Hola!!! Muchas gracias por los ánimos Ernesto y Dévora. Ambos habéis respondido a mensajes míos en este y otro tema y por ello debo confesaros que abejita y pelusina somos la misma persona, es decir, yo.
La misma que ahora estudia el español dominicano para su Tesis Doctoral, la misma que habla como lo hace de la mujer dominicana, y la misma que os contó lo que me ocurrió con el subdirector del hotel.
No me gusta ofender a nadie, y no quiero que Dévora, por ejemplo, se pueda sentir ofendida por los comentarios que he hecho acerca de la mujer dominicana, y también del hombre.

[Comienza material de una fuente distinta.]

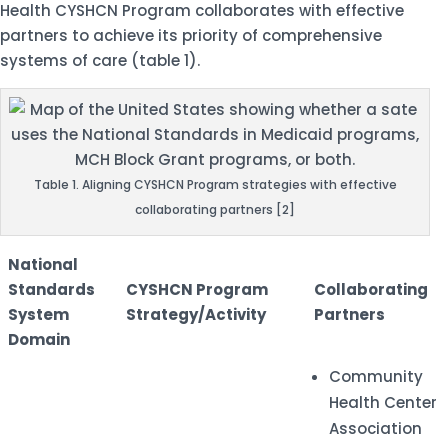
Health CYSHCN Program collaborates with effective
partners to achieve its priority of comprehensive
systems of care (table 1).
Table 1. Aligning CYSHCN Program strategies with effective
collaborating partners [2]
National
Standards
CYSHCN Program
Collaborating
System
Strategy/Activity
Partners
Domain
Community
Health Center
Association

Sí es cierto que en RD, cuando peor lo estaba pasando, e iba contando por todos los lados mi historia, la gente dominicana me daba ánimos, y me dí cuenta de que allí no se sufre eternamente por un amor, y que más pronto que tarde, se sustituye al "amor" perdido por otro; no como yo, que aún no me he recuperado del todo y encima tengo la moral de volver este verano para ver al cerdo ese y a la novia, y quizás incluso para humillarme de nuevo (espero tener la fuerza de no hacerlo nunca más). Creo que sí me libré de un hombre que me hubiera hecho la vida imposible, aunque cuando pienso que con esta novia lleva ya un año y medio (que yo sepa

me da por creer que la que no valía por celosa y preguntona era yo. Pero es que coño, una tiene que ser de piedra para que le pase lo que a mí me pasaba y no preguntar. En fin, supongo que todo se reduce a lo siguiente: "él nunca me quiso, creyó que el juego no se le iría de las manos porque pensaba que yo era una zorrona cualquiera y cuando se dio cuenta ya era tarde, porque yo sí dije la verdad desde el comienzo acerca de mis sentimientos e ilusiones".
En fin chicos, gracias por leer esto. Ah, Ernesto, ya se me está pasando el agilipollamiento jaja. En breve, pondré una buena cantidad de dominicanismos que me voy encontrando; más los que encuentre en el viaje que haga a fines de este mes.
Un beso.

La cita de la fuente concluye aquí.